Dilan TAŞDEMİR
İzmir
Kadın Yazarlar Derneği'nin düzenlediği ''Tanıklıklarla Savaşın Kadın Yüzü'' paneli, Dr.Gülden Aykanat, Gülistan Sultan,Yıldız Suna ve Necime Seman'ın katılımıyla İzmir Türkan Saylan Kültür Merkezi'nde gerçekleşti. Panel, TTB'den Dr.Gülden Aykanat'ın konuşmasıyla başladı. Aykanat,''Savaş yalnızca insan hayatına etki etmiyor, dolaylı etkileriyle ekolojik yıkıma, altyapının bozulmasına, ulaşım ve iletişim hizmetlerinin aksamasına, tıbbi bakıma erişimin kısıtlanmasına kadar birçok şeyi etkiliyor'' dedi.
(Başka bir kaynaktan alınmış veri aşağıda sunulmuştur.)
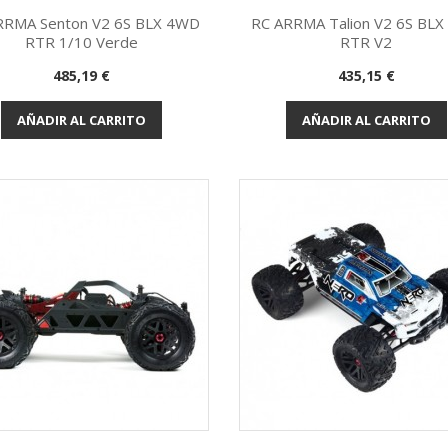
RRMA Senton V2 6S BLX 4WD
RC ARRMA Talion V2 6S BL
RTR 1/10 Verde
RTR V2
Vista rápida
Vista rápida


Precio
Precio
485,19 €
435,15 €
AÑADIR AL CARRITO
AÑADIR AL CARRITO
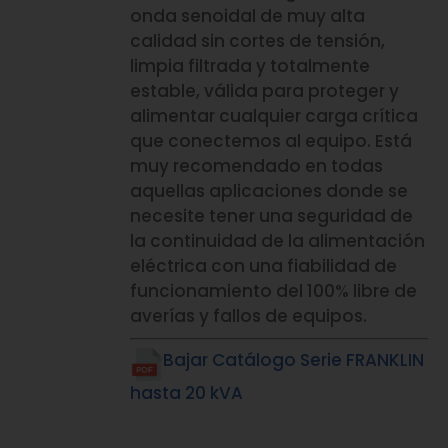
onda senoidal de muy alta
calidad sin cortes de tensión,
limpia filtrada y totalmente
estable, válida para proteger y
alimentar cualquier carga crítica
que conectemos al equipo. Está
muy recomendado en todas
aquellas aplicaciones donde se
necesite tener una seguridad de
la continuidad de la alimentación
eléctrica con una fiabilidad de
funcionamiento del 100% libre de
averías y fallos de equipos.
Bajar Catálogo Serie FRANKLIN
hasta 20 kVA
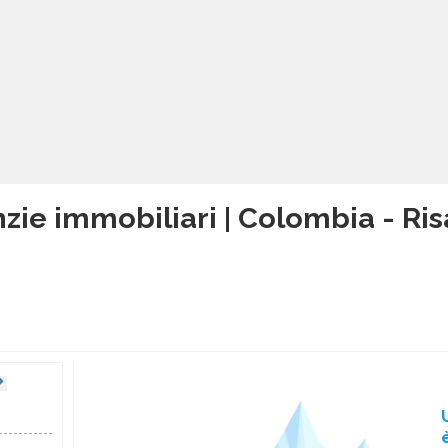
zie immobiliari | Colombia - Ri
Savaşlarda en çok kadınların mağdur olduğunu, dünya tarihindeki tüm savaşlarda tecavüz ve cinsel tacizin olduğunu söyleyen Aykanat, aynı zamanda kadınların savaş ganimeti olarak da alınıp satıldığını vurguladı. Suriye iç savaşından sonra Türkiye'ye sığınan Suriyeli mültecilerde olan dil problemlerinin kadınlarda daha yoğun olduğunu ve bu yüzden kadınların hastanelerde sağlık problemlerini dile getiremediğini, dayıbaşları gibi kişilerin birçok kadını toplayıp hastanelere getirdiğini ve hekimlerin, kadınların problemlerini onların anlatmasıyla teşhis etmeye çalıştıklarını anlattı.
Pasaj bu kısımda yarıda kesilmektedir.